(ACTIVITY): Copy every line of the data that includes the string "KiCad".
━━━━━━━━
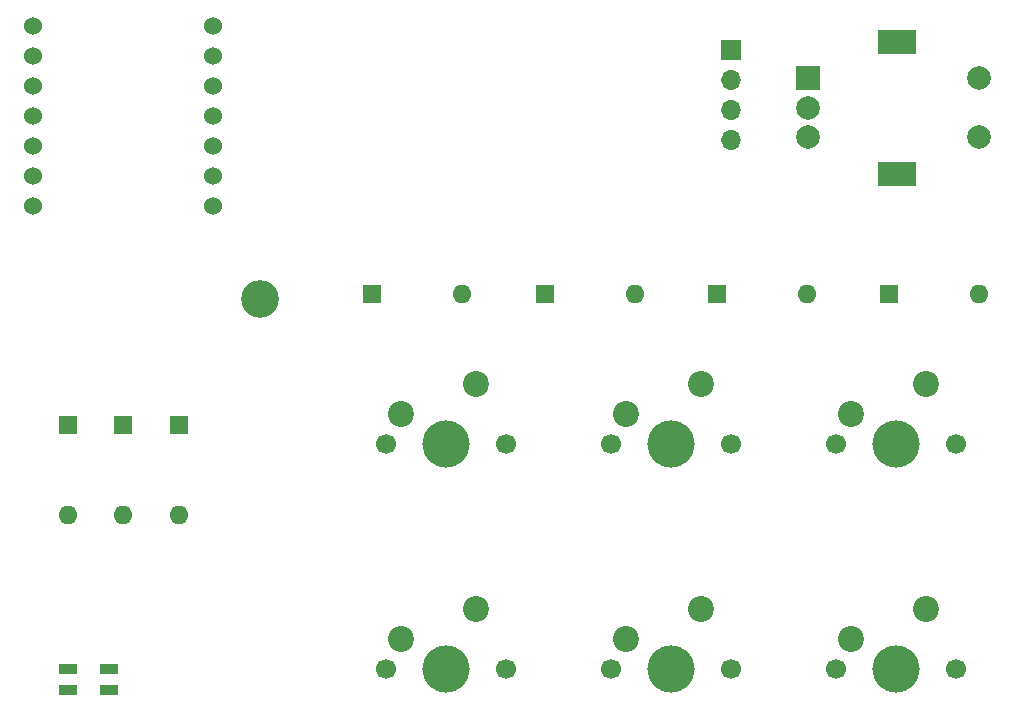
<source format=gbr>
%TF.GenerationSoftware,KiCad,Pcbnew,9.0.2*%
%TF.CreationDate,2025-05-26T15:10:03-05:00*%
%TF.ProjectId,CommandPad,436f6d6d-616e-4645-9061-642e6b696361,1.0*%
%TF.SameCoordinates,Original*%
%TF.FileFunction,Soldermask,Bot*%
%TF.FilePolarity,Negative*%
%FSLAX46Y46*%
G04 Gerber Fmt 4.6, Leading zero omitted, Abs format (unit mm)*
G04 Created by KiCad (PCBNEW 9.0.2) date 2025-05-26 15:10:03*
%MOMM*%
%LPD*%
G01*
G04 APERTURE LIST*
%ADD10R,1.600000X1.600000*%
%ADD11O,1.600000X1.600000*%
%ADD12C,1.524000*%
%ADD13C,1.700000*%
%ADD14C,4.000000*%
%ADD15C,2.200000*%
%ADD16R,2.000000X2.000000*%
%ADD17C,2.000000*%
%ADD18R,3.200000X2.000000*%
%ADD19R,1.700000X1.700000*%
%ADD20O,1.700000X1.700000*%
%ADD21C,3.200000*%
%ADD22R,1.600000X0.850000*%
G04 APERTURE END LIST*
D10*
%TO.C,D6*%
X151300000Y-107963689D03*
D11*
X151300000Y-115583689D03*
%TD*%
D10*
%TO.C,D2*%
X191680000Y-96900000D03*
D11*
X199300000Y-96900000D03*
%TD*%
D12*
%TO.C,U1*%
X148380000Y-74150000D03*
X148380000Y-76690000D03*
X148380000Y-79230000D03*
X148380000Y-81770000D03*
X148380000Y-84310000D03*
X148380000Y-86850000D03*
X148380000Y-89390000D03*
X163620000Y-89390000D03*
X163620000Y-86850000D03*
X163620000Y-84310000D03*
X163620000Y-81770000D03*
X163620000Y-79230000D03*
X163620000Y-76690000D03*
X163620000Y-74150000D03*
%TD*%
D10*
%TO.C,D4*%
X160700000Y-107963689D03*
D11*
X160700000Y-115583689D03*
%TD*%
D10*
%TO.C,D3*%
X206280000Y-96900000D03*
D11*
X213900000Y-96900000D03*
%TD*%
D13*
%TO.C,S2*%
X197326250Y-109537500D03*
D14*
X202406250Y-109537500D03*
D13*
X207486250Y-109537500D03*
D15*
X204946250Y-104457500D03*
X198596250Y-106997500D03*
%TD*%
D13*
%TO.C,S4*%
X178276250Y-128587500D03*
D14*
X183356250Y-128587500D03*
D13*
X188436250Y-128587500D03*
D15*
X185896250Y-123507500D03*
X179546250Y-126047500D03*
%TD*%
D16*
%TO.C,SW1*%
X214000000Y-78600000D03*
D17*
X214000000Y-83600000D03*
X214000000Y-81100000D03*
D18*
X221500000Y-75500000D03*
X221500000Y-86700000D03*
D17*
X228500000Y-83600000D03*
X228500000Y-78600000D03*
%TD*%
D10*
%TO.C,D5*%
X156000000Y-107963689D03*
D11*
X156000000Y-115583689D03*
%TD*%
D19*
%TO.C,J1*%
X207500000Y-76190000D03*
D20*
X207500000Y-78730000D03*
X207500000Y-81270000D03*
X207500000Y-83810000D03*
%TD*%
D13*
%TO.C,S3*%
X216376250Y-109537500D03*
D14*
X221456250Y-109537500D03*
D13*
X226536250Y-109537500D03*
D15*
X223996250Y-104457500D03*
X217646250Y-106997500D03*
%TD*%
D13*
%TO.C,S6*%
X216376250Y-128587500D03*
D14*
X221456250Y-128587500D03*
D13*
X226536250Y-128587500D03*
D15*
X223996250Y-123507500D03*
X217646250Y-126047500D03*
%TD*%
D13*
%TO.C,S1*%
X178276250Y-109537500D03*
D14*
X183356250Y-109537500D03*
D13*
X188436250Y-109537500D03*
D15*
X185896250Y-104457500D03*
X179546250Y-106997500D03*
%TD*%
D13*
%TO.C,S5*%
X197326250Y-128587500D03*
D14*
X202406250Y-128587500D03*
D13*
X207486250Y-128587500D03*
D15*
X204946250Y-123507500D03*
X198596250Y-126047500D03*
%TD*%
D10*
%TO.C,D7*%
X220880000Y-96900000D03*
D11*
X228500000Y-96900000D03*
%TD*%
D21*
%TO.C,M3x16mm*%
X167576505Y-97319477D03*
%TD*%
D10*
%TO.C,D1*%
X177080000Y-96900000D03*
D11*
X184700000Y-96900000D03*
%TD*%
D22*
%TO.C,DLED2*%
X154795000Y-128650000D03*
X154795000Y-130400000D03*
X151295000Y-130400000D03*
X151295000Y-128650000D03*
%TD*%
M02*

</source>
━━━━━━━━
(ANSWER TO THIS TASK):
%TF.GenerationSoftware,KiCad,Pcbnew,9.0.2*%
G04 Created by KiCad (PCBNEW 9.0.2) date 2025-05-26 15:10:03*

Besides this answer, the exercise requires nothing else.